You and I are privy to an important yet little-known fact: well-managed ruminants can do wonders for soils and ecosystems. Yet the group of people that understands this simple truth is much, much too small. It seems regenerative grazing has a PR problem.
There are many reasons for this disconnect. One reason is that there’s a huge divide between regenerative cattle management and just plain old lousy management. It’s not the cow, but the how, right? If I drive along the back roads of Lancaster Pennsylvania, I’ll see pastures eaten down to a stubble, herds on muddy exercise lots, or heifers crapping right in creeks. These are, of course, not grazing operations. They are confinement dairies with an outdoor exercise lot, but they don’t give actual graziers a good image. The fact that most people are divorced from the land and can’t tell good practices from bad doesn’t help.

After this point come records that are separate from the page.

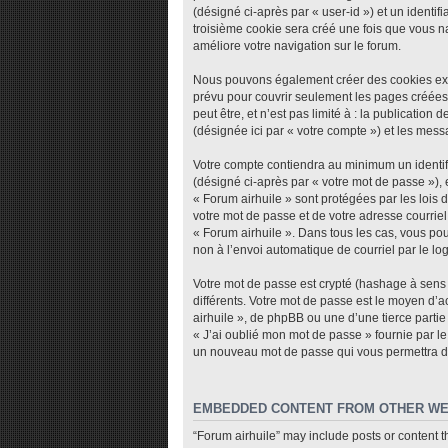
(désigné ci-après par « user-id ») et un identi
troisième cookie sera créé une fois que vous nav
améliore votre navigation sur le forum.
Nous pouvons également créer des cookies exte
prévu pour couvrir seulement les pages créées
peut être, et n’est pas limité à : la publicatio
(désignée ici par « votre compte ») et les mes
Votre compte contiendra au minimum un identifi
(désigné ci-après par « votre mot de passe »), 
« Forum airhuile » sont protégées par les lois
votre mot de passe et de votre adresse courriel 
« Forum airhuile ». Dans tous les cas, vous pou
non à l’envoi automatique de courriel par le lo
Votre mot de passe est crypté (hashage à sens u
différents. Votre mot de passe est le moyen d’
airhuile », de phpBB ou une d’une tierce parti
« J’ai oublié mon mot de passe » fournie par le
un nouveau mot de passe qui vous permettra d
EMBEDDED CONTENT FROM OTHER WE
“Forum airhuile” may include posts or content t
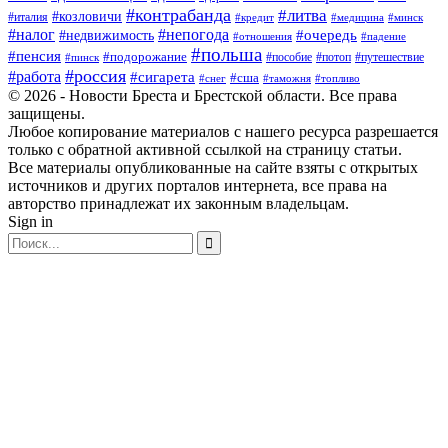
#контрабанда
#литва
#козловичи
#италия
#кредит
#минск
#медицина
#налог
#непогода
#очередь
#недвижимость
#отношения
#падение
#польша
#пенсия
#подорожание
#пособие
#потоп
#путешествие
#пинск
#россия
#работа
#сигарета
#сша
#таможня
#топливо
#снег
© 2026 - Новости Бреста и Брестской области. Все права
защищены.
Любое копирование материалов с нашего ресурса разрешается
только с обратной активной ссылкой на страницу статьи.
Все материалы опубликованные на сайте взяты с открытых
источников и других порталов интернета, все права на
авторство принадлежат их законным владельцам.
Sign in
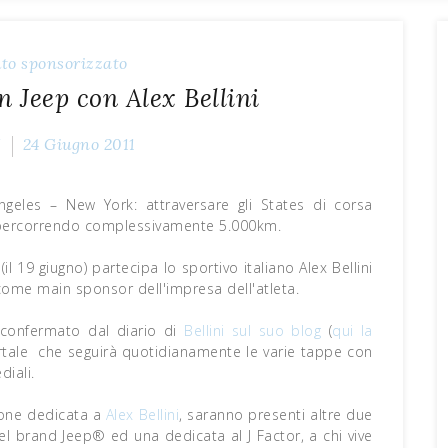
to sponsorizzato
n Jeep con Alex Bellini
Z
24 Giugno 2011
geles – New York: attraversare gli States di corsa
 percorrendo complessivamente 5.000km.
il 19 giugno) partecipa lo sportivo italiano Alex Bellini
 come main sponsor dell'impresa dell'atleta.
e confermato dal diario di
Bellini sul suo blog
(
qui la
rtale che seguirà quotidianamente le varie tappe con
diali.
zione dedicata a
Alex Bellini
, saranno presenti altre due
del brand Jeep® ed una dedicata al J Factor, a chi vive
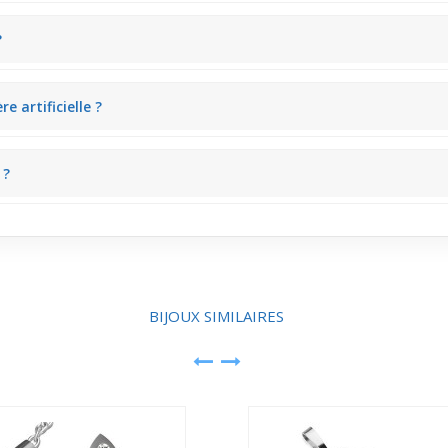
e avec un t-shirt gris ou un pull en coton. Le contraste avec des vê
?
ort idéal. Que ce soit au bureau ou lors d’une sortie, il reste bien en 
 artificielle ?
us intenses mais toujours délicats. Associé à une blouse claire, le bi
 ?
el poétique. Sur un col ouvert décontracté, ce détail unique capte l’att
BIJOUX SIMILAIRES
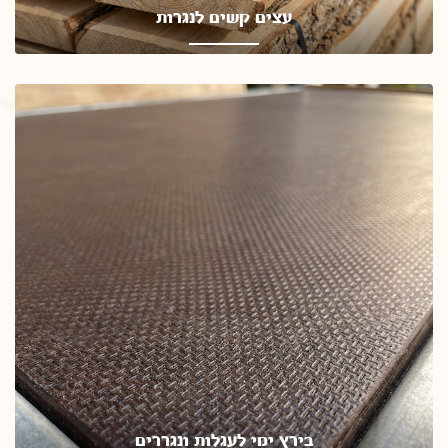
עצים קשים לנגרות
חבילות שלמות מיובש בתנור מגוון זנים
בירץ ימי לעגלות ונגררים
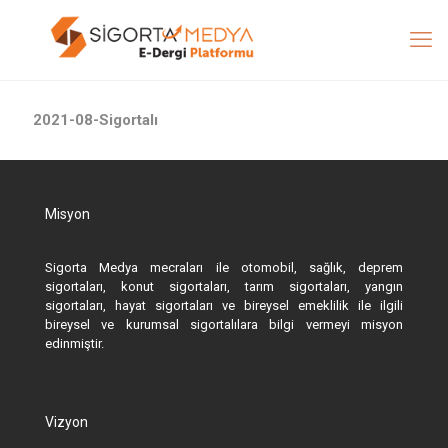
2021-08-Sigortalı
Misyon
Sigorta Medya mecraları ile otomobil, sağlık, deprem
sigortaları, konut sigortaları, tarım sigortaları, yangın
sigortaları, hayat sigortaları ve bireysel emeklilik ile ilgili
bireysel ve kurumsal sigortalılara bilgi vermeyi misyon
edinmiştir.
Vizyon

Yet even for the best of the best, those well-managed pastures that sink carbon by the ton, where the soils are filled with microbial life, where the water soaks in and flows clean and pure, there’s one big problem from a marketing perspective: Most people can’t tell the difference.
When driving down the road, how many people can tell the difference between a pasture with 2% organic matter, and one with 8% organic matter?

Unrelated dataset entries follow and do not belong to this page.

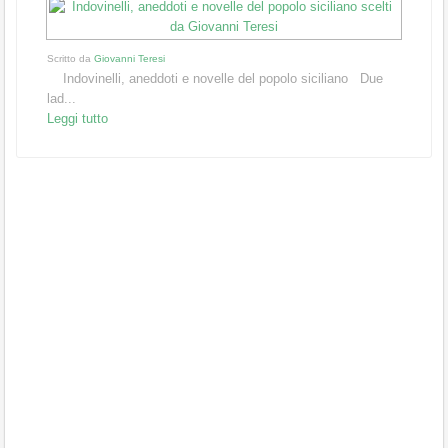
Scritto da
Giovanni Teresi
Indovinelli, aneddoti e novelle del popolo siciliano Due
lad...
Leggi tutto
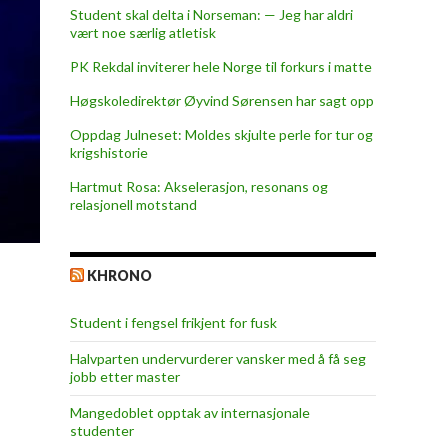
Student skal delta i Norseman: — Jeg har aldri
vært noe særlig atletisk
PK Rekdal inviterer hele Norge til forkurs i matte
Høgskoledirektør Øyvind Sørensen har sagt opp
Oppdag Julneset: Moldes skjulte perle for tur og
krigshistorie
Hartmut Rosa: Akselerasjon, resonans og
relasjonell motstand
KHRONO
Student i fengsel frikjent for fusk
Halvparten undervurderer vansker med å få seg
jobb etter master
Mangedoblet opptak av internasjonale
studenter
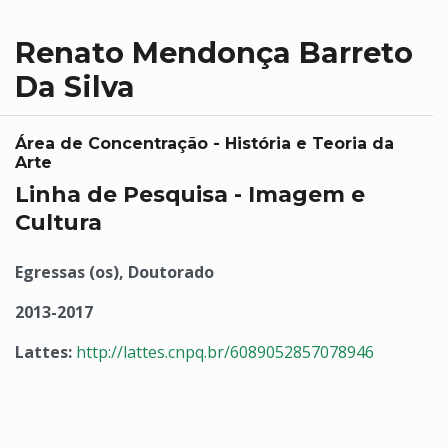
Renato Mendonça Barreto
Da Silva
Área de Concentração - História e Teoria da
Arte
Linha de Pesquisa - Imagem e
Cultura
Egressas (os), Doutorado
2013-2017
Lattes:
http://lattes.cnpq.br/6089052857078946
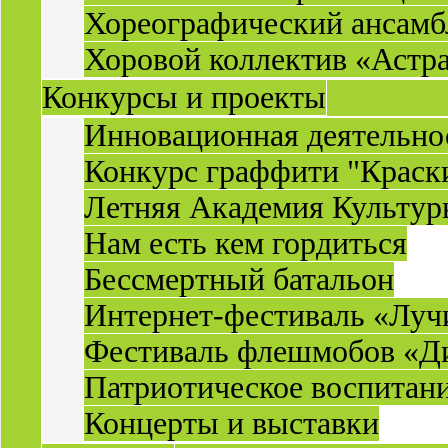
Хореографический ансамб
Хоровой коллектив «Астр
Конкурсы и проекты
Инновационная деятельн
Конкурс граффити "Краск
Летняя Академия Культу
Нам есть кем гордиться
Бессмертный батальон
Интернет-фестиваль «Луч
Фестиваль флешмобов «Д
Патриотическое воспитан
Концерты и выставки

When seeing an Instagram post, how many people can tell whether the green pastures in the background infiltrate water, or let it run off?
When is the last time you saw a carbon molecule sucked into the ground?

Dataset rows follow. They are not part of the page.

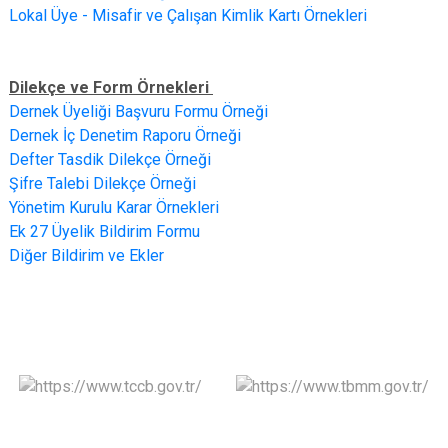
Lokal Üye - Misafir ve Çalışan Kimlik Kartı Örnekleri
Dilekçe ve Form Örnekleri
Dernek Üyeliği Başvuru Formu Örneği
Dernek İç Denetim Raporu Örneği
Defter Tasdik Dilekçe Örneği
Şifre Talebi Dilekçe Örneği
Yönetim Kurulu Karar Örnekleri
Ek 27 Üyelik Bildirim Formu
Diğer Bildirim ve Ekler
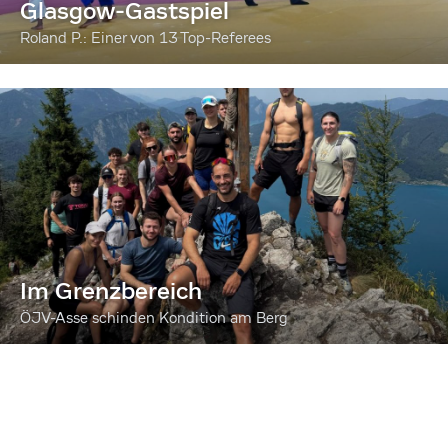
Glasgow-Gastspiel
Roland P.: Einer von 13 Top-Referees
Im Grenzbereich
ÖJV-Asse schinden Kondition am Berg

Are you sensing a common thread to the problem? Most of the improvement happens underground, where people can’t see.
You know what people can see? Trees. You know what people associate with young trees? A bright future.

The broncos, rams and buffalo that roam the great grasslands have always captured the public imagination. Why, we name our sports teams after them! The grass and soils that sustains them, however, are a bit less charismatic. Trees, on the other hand, are overflowing with public support. I imagine that trees rank somewhere around puppies and pie as most-loved items in our culture. You’d be hard-pressed to find someone against planting more trees. If bison are charismatic megafauna, trees are charismatic megaflora.
While data and reasoning can surely support regenerative grazing, data and reasoning don’t stand a chance in a world of soundbites and short attention. Good marketers learned long ago that emotion is powerful. And planting trees inspires all the right emotions, chief among them being hope. Planting trees in pastures, beyond allowing you to produce more feed and improve livestock performance, is likely the best PR move you could ever make. Trees are billboards for regenerative agriculture.

On a small scale, planting trees in pastures lets you to tell a compelling story about your work to restore the land and fight climate change (sure to be a winning narrative among Whole Foods and farmer’s market types). On a larger scale, planting trees creates a visually striking and emotionally resonant vision for just how different regenerative grazing can be from conventional, industrial, annual monocultures. It has the power to sway people to see and feel, viscerally, the hope of lands restored.